More follow-up: with my EMPEG hooked to my home stereo playing the same track as my CD player from the original CD, I noticed a couple things when listening with my good headphones (Grado Labs SR60's) and switching back and forth:

- to match the volume exactly, I had to set the EMPEG to its maximum volume (+10dB "overdrive"). This means that, either my Yamaha CD player is loud or the EMPEG is quiet (or that the MP3 encoding is droppng the signal by 10dB!). While it didn't happen on my test song, on other songs the EMPEG's internal line amp can clearly be heard clipping when set at +10dB volume. I haven't been able to hear any clipping at +0dB volume.

- there are occasional pops and clicks in the MP3, most likely from my cruddy CD-ROM drive (soon to be replaced with a nice Plextor, after which I'll re-rip everything)

- I could distinctly hear the high-frequency cut-off from my MP3 encoder (on this track: lame, v3.70, 128kbit CBR), particularly with wire brushes on drums. I'd never heard this from my computer's sound card, so chalk one up for the EMPEG there.

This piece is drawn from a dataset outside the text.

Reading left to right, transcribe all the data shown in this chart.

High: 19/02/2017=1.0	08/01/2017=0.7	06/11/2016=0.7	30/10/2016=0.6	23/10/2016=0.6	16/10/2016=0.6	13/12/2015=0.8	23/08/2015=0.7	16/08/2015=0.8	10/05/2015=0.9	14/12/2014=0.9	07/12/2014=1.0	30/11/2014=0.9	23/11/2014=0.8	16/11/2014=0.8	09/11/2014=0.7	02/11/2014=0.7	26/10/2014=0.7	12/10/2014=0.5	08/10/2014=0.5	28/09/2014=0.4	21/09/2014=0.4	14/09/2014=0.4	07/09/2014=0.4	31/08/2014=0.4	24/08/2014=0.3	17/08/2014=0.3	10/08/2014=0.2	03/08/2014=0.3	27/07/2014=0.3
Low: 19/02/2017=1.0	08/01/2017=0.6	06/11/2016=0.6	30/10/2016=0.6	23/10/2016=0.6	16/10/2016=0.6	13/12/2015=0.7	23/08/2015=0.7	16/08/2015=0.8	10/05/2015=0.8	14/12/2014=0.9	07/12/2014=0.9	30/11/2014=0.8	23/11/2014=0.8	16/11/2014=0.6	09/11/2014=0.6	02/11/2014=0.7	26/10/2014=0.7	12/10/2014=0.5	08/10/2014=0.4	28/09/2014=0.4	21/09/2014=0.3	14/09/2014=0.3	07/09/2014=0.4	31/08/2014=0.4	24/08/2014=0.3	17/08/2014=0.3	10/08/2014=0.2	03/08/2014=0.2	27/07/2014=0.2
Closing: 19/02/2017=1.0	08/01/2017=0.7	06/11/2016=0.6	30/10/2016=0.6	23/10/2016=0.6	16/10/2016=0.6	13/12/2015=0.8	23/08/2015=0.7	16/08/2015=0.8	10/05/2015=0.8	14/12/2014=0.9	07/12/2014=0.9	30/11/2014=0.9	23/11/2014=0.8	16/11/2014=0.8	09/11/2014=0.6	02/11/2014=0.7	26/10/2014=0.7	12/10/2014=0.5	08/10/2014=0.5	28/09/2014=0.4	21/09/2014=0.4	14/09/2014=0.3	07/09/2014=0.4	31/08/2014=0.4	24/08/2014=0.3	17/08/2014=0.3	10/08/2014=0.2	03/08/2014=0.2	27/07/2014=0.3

Otherwise, I didn't hear much in the way of "artifacts" (or at least that I couldn't attribute to the high-frequency cut-off). Once I can get WAV support on my EMPEG, I'll do some more controlled studies. Right now, I'm not really comparing apples-to-apples and I'm not doing a double-blind study, either.

Stupid feature request that will never see the light of day: say I've got a playlist of tracks that I know are all the "same" song but encoded differently. It would be great to treat them as if they were the same song and let me play them all "simultaneously" (e.g., seamlessly flip from one encoding to the same offset in another). Given that they're all different bitrates (and CBR vs. VBR), this feature would be a pain in the rump to actually implement, and would never match up quite perfectly. However, given the EMPEG designers' propensity for geeky features, you never know what's going into production next.